Hacker News new | ask | show | jobs
by jmillikin 3097 days ago
Hello! I work at Stripe and helped with some aspects of the Kubernetes cron stuff -- maybe these answers can be helpful.

  > Why wasn't the final sentence "and to re-evaluate if
  > moving forward was even a good idea?"
I think that's sort of implied -- complex technical projects have a risk of unexpected roadblocks, and it's important that "stop and roll back" always be on the list of options. Never burn your ships.

We invested a (proportionally) large amount of engineering effort to ensure we had the ability to move the whole shebang back to Chronos ~immediately. As noted in the article, we exercised this rollback feature several times when particular cronjobs deviated from expected behavior when run in Kubernetes.
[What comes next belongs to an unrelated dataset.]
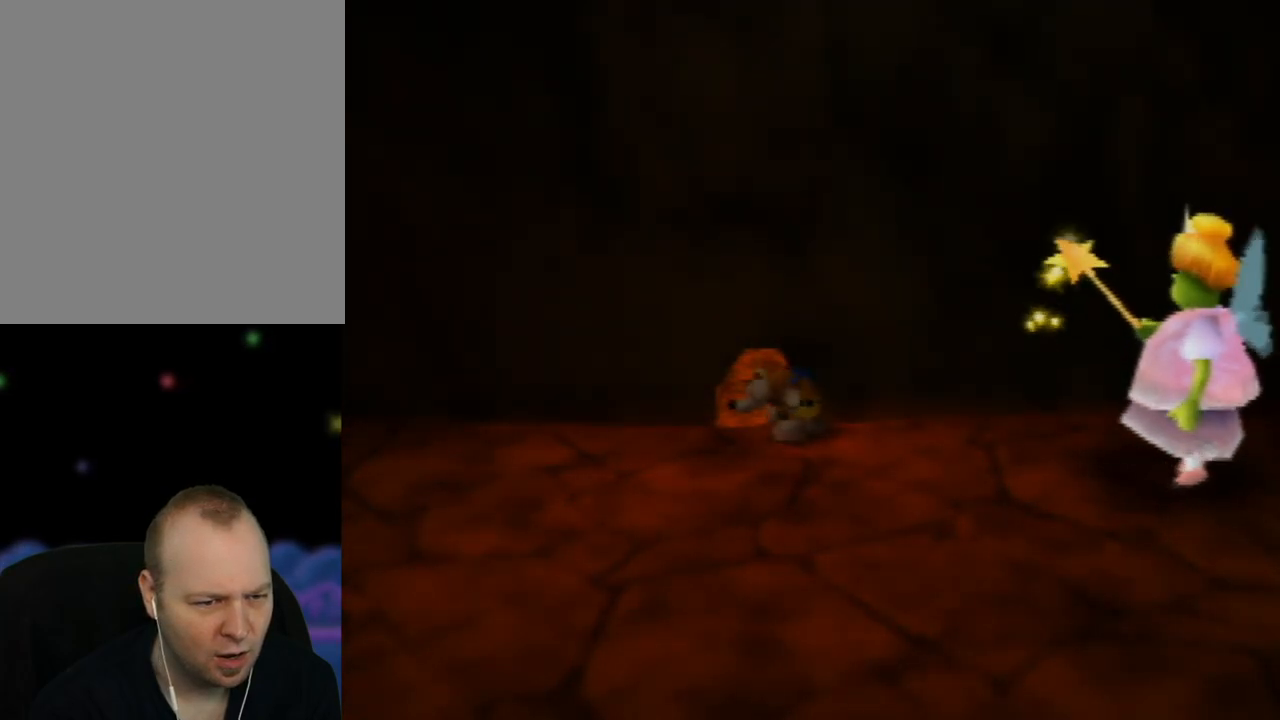
{"buttons": ["Z"], "left_stick": "up-right", "events": [[33, "B", "up"], [467, "left_stick", "up-right"]]}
  > Because I get nervous every time someone is relying on
  > their patches to be included upstream. Or they need to
  > dive in to the internals of something repeatedly. That
  > screams "not production ready" to me.
This is the same basic model as disto-specific patches to the Linux kernel.

Every engineering organization reaches the point where they want more features than are available in an existing platform. The most practical solutions for this are to launch a new platform ("Not Invented Here"), or contribute code upstream. The first option can provide better short-term outcomes, but is usually inferior on multi-year timescales.

Consider that with a mature build infrastructure, internal builds are actually the latest stable release plus cherry-picked patches. This provides the best of all worlds -- an upstream foundation, with bug fixes on our schedule, and an eventually-consistent contribution to the community.